- _Alıntı metin_:
Beynin şöyle bir özelliği var: Siz yaşamı yüksek çözünürlükte yaşadıkça bilge bir yaşlılık geliyor.
Biz bugün dünyadaki gelişmiş toplumlar başta olmak üzere o yaşlıları bakım evlerine kapatıp her nesilde hayatı yeni baştan öğrenmek zorunda kalıyoruz.
Yaşlılarla beraber yaşayan toplumlar çok büyük avantajlar taşır.
“Yaşlılarınız olmasaydı musibetler üzerinize yağmur gibi yağardı.” uyarısını hatırlamak ve o bilgelikten istifade etmeyi unutmamak gerekiyor.” (Vapurda Çay Simit TRTHaber)
Sinan Canan’ın bahsettiği uyarının tamamı şu 'hadis'te yer alıyor:
“Eğer takva sahibi gençler, beli bükülmüş yaşlılar, süt emen çocuklar, yayılan hayvanlar olmasaydı, belalar sel gibi üstünüze dökülecekti.” (Taberani, el-Evsat, 7/134)

- _Görev listesi_:
**1)** Alıntı metne göre şu soruları yanıtlayın:
(a) Yaşlılarla beraber yaşayan toplumlar ne taşır?
(b) Gelişmiş toplumlar yaşlıları nereye kapatıyor?
(c) Sinan Canan'ın bahsettiği uyarının tamamının yer aldığı kaynak nedir?
**2)** Lütfen yaşlıların bilgeliğine dair metni kaldığı yerden alıp sürdürün.

- _Veri kayıtları_:
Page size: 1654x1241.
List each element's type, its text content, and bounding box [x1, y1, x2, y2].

---

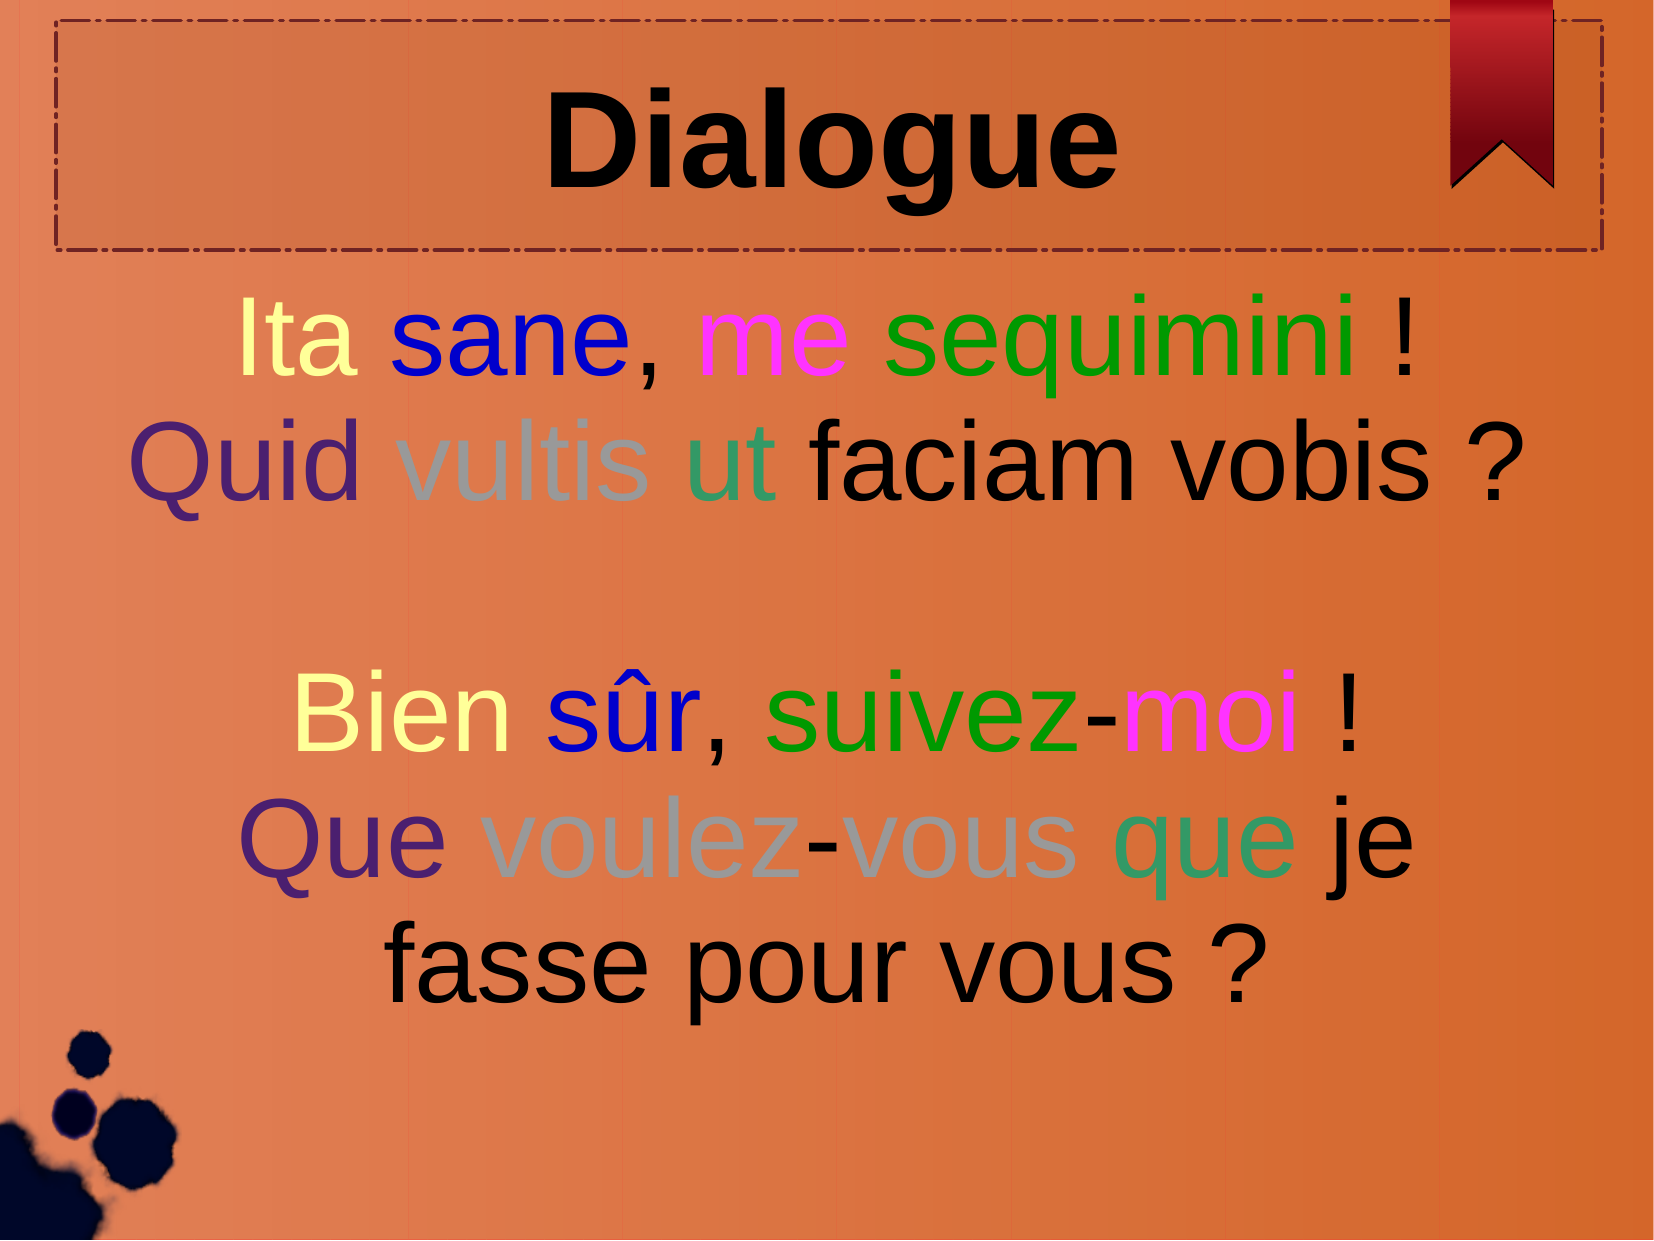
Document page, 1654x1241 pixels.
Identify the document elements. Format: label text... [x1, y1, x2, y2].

- _Görev yanıtları_:
**1)**
(a) Çok büyük avantajlar.
(b) Bakım evlerine.
(c) Taberani, el-Evsat, 7/134.

**2)**
Gençlerin sanal alemde yaşaması için, yaşlıların sayılmaması, köpek sevmenin aşırı abartılarak çocuğun yerini alması için ve kadının kadın, erkeğin erkek, ekmeğin ekmek, etin et, balın bal olmaktan çıkması için gece-gündüz büyük bir azimle çalışanlar, sanki bir yerden şöyle bir talimat almışlar:
- Ne yapın edin, “doğal hayatı, insanca yaşamayı ve aile denen o kurumu” yerle bir edin!
Edin ki insanoğlunun üzerine felaketler sel gibi yağsın.
.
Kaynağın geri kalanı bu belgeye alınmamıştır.